Directions:
Set down exactly the entries below, beginning at their first line and ending at the line with "List each element's type, its".

Data extracts:
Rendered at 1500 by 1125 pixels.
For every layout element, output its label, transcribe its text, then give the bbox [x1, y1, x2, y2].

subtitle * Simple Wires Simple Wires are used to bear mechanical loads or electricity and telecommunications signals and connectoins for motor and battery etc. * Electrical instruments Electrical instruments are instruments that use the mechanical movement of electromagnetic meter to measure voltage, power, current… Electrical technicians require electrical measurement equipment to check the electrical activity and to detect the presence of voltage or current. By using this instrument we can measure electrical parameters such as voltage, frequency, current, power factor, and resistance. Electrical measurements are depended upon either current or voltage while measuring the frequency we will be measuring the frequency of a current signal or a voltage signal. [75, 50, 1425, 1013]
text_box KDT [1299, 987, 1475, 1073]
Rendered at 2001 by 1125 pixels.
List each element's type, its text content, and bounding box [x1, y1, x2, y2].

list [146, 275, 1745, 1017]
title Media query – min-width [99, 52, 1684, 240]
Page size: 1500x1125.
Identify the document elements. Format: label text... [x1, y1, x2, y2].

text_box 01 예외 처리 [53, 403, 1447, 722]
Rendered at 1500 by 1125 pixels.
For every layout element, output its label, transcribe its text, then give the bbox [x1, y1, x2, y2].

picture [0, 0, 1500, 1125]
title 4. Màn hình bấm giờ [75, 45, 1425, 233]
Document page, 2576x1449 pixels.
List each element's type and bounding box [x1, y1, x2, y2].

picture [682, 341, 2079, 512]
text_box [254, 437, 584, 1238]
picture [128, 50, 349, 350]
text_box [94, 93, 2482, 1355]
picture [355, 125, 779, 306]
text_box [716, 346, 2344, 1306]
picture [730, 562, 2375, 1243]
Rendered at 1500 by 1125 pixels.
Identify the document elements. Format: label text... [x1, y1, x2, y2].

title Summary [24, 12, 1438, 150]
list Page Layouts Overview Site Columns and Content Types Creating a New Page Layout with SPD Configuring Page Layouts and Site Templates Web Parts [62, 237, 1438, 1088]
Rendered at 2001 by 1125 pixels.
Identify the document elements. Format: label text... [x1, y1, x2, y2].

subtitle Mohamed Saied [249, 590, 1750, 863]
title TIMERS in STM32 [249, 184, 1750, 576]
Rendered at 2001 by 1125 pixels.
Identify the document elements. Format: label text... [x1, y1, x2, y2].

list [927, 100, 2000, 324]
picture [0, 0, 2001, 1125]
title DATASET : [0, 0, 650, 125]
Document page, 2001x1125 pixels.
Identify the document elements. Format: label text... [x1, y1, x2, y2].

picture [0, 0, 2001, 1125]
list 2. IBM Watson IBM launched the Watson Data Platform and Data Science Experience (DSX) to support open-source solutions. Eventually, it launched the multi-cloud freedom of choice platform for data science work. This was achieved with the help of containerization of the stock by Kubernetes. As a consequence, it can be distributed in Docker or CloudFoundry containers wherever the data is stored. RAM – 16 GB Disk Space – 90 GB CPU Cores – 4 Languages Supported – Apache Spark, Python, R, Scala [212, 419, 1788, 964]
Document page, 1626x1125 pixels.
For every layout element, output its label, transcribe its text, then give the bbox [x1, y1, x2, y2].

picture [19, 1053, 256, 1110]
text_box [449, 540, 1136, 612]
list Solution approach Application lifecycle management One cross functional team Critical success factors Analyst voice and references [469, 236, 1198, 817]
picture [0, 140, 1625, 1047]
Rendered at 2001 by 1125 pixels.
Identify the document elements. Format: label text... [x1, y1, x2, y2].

Solution to the problem:
Rendered at 1500 by 1125 pixels.
For every layout element, output its label, transcribe its text, then give the bbox [x1, y1, x2, y2].

subtitle * Simple Wires Simple Wires are used to bear mechanical loads or electricity and telecommunications signals and connectoins for motor and battery etc. * Electrical instruments Electrical instruments are instruments that use the mechanical movement of electromagnetic meter to measure voltage, power, current… Electrical technicians require electrical measurement equipment to check the electrical activity and to detect the presence of voltage or current. By using this instrument we can measure electrical parameters such as voltage, frequency, current, power factor, and resistance. Electrical measurements are depended upon either current or voltage while measuring the frequency we will be measuring the frequency of a current signal or a voltage signal. [75, 50, 1425, 1013]
text_box KDT [1299, 987, 1475, 1073]
Rendered at 2001 by 1125 pixels.
List each element's type, its text content, and bounding box [x1, y1, x2, y2].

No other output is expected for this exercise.